[Math] Hatcher exercise 2.1.6 (Simplicial homology)

Question

Compute the simplicial homology groups of the $\Delta$-complex obtained from $n+1$ $2$-simplices $\Delta_0^2,…,\Delta_n^2$ by identifying all three edges of $\Delta_0^2$ to a single edge, and for $i>0$ identifying the edges $[v_0,v_1]$ and $[v_1,v_2]$ of $\Delta_i^2$ to a single edge and the edge $[v_0, v_2]$ to the edge $[v_0, v_1]$ of $\Delta_{i-1}^2$.

My attempt:

Our space $X$ has $1$ vertex, $n+1$ edges and $n+1$ faces.

We have $\partial_0=0$ and $\partial_1=0$. So we conclude that $H_0(X) = \ker \partial_0 / \text{Im} \partial_1 \approx \mathbb{Z}$.
Also $H_n(X)$ is trivial for $n>2$.

Now let's compute $H_1(X) = \ker \partial_1 / \text{Im} \partial_2$. Let's call the vertex $v$, the edges $a_i$ and the faces $U_i$ $(i=0,1,…,n)$.
We then have $$\partial_2(U_0)= a_0, \qquad \partial_2(U_i) = 2a_i – a_{i-1} \quad (i\neq0).$$

So $\text{Im} \partial_2 = < a_0, 2a_1-a_o,…,2 a_n – a_{n-1}>$.

Also since $\partial_1=0$, we have $\ker \partial_1 = <a_0,…,a_n> \approx \mathbb{Z}^{n+1}$

Is this correct?
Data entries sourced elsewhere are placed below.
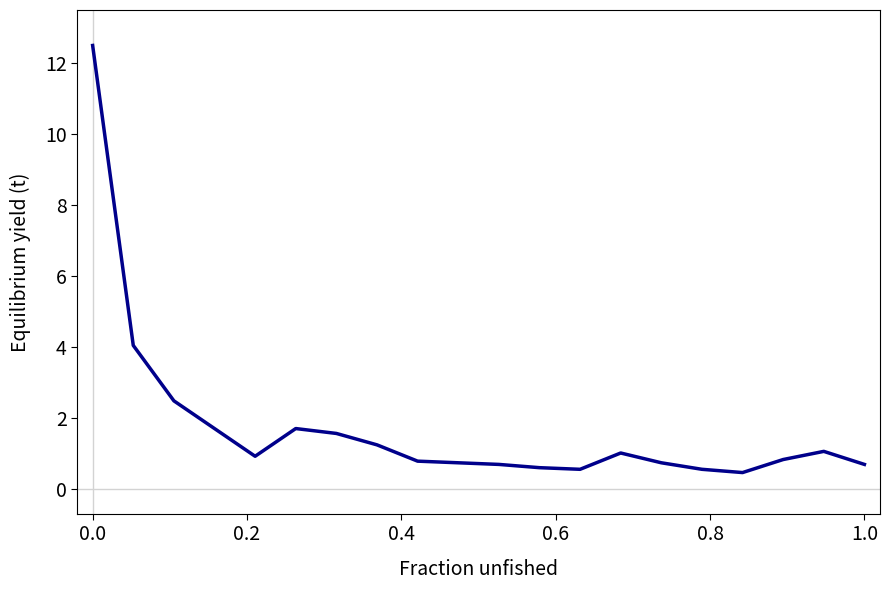

True or false: there are more than 2 points higher than both neighbors.

True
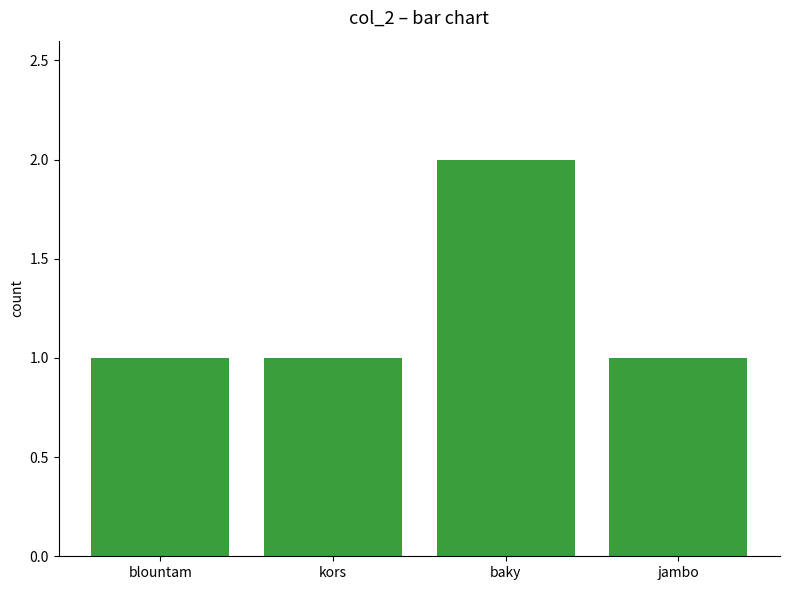

Count the number of categories in the chart.

4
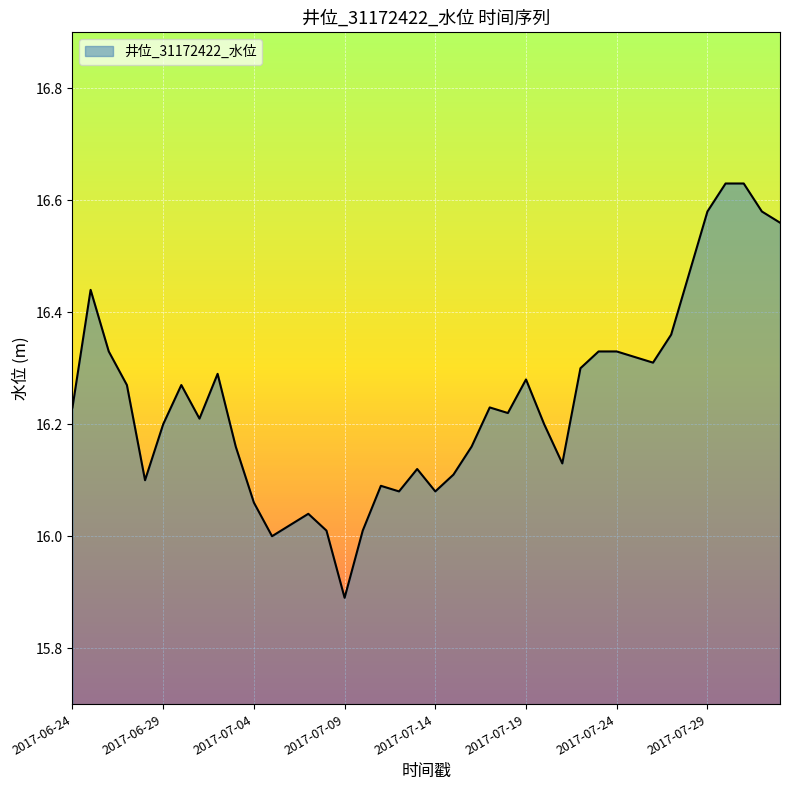

What is the difference between the maximum and minimum values?

0.7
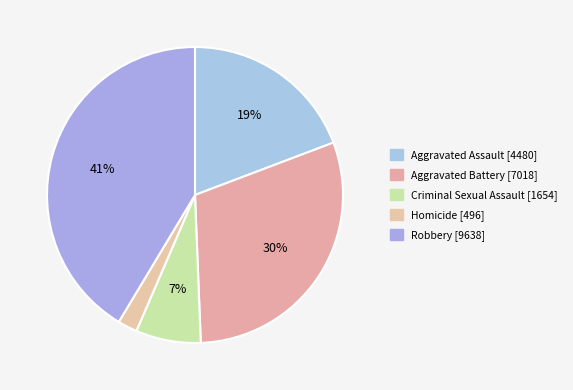

Do Aggravated Assault and Robbery together represent more than half of the pie?

Yes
How do we compute the factor group $H_1(X)$ from this?

Answer 1

One way to compute the factor group would be to view $\textrm{Im}(\partial_2)$ as the largest element in the following ascending chain:

• $\langle a_0\rangle \subset \langle a_0, 2a_1 - a_0\rangle \subset \langle a_0, 2a_1 - a_0, 2a_2-a_1\rangle \subset \dots \subset \langle a_0, 2a_1 - a_0, \ldots, 2a_n - a_{n-1}\rangle $

Now you can inductively determine the isomorphism class (in the standard classification of finitely-generated abelian groups) of the quotient $\mathbb{Z}^{n+1} / \langle a_0, 2a_1 - a_0, \ldots, 2a_{i+1} - a_{i}\rangle$ for $i = 0, 1, \ldots, n-1$. It is clear, for instance, that $\mathbb{Z}^{n+1}/\langle a_0\rangle \cong \mathbb{Z}^n$. Hopefully that is enough get started.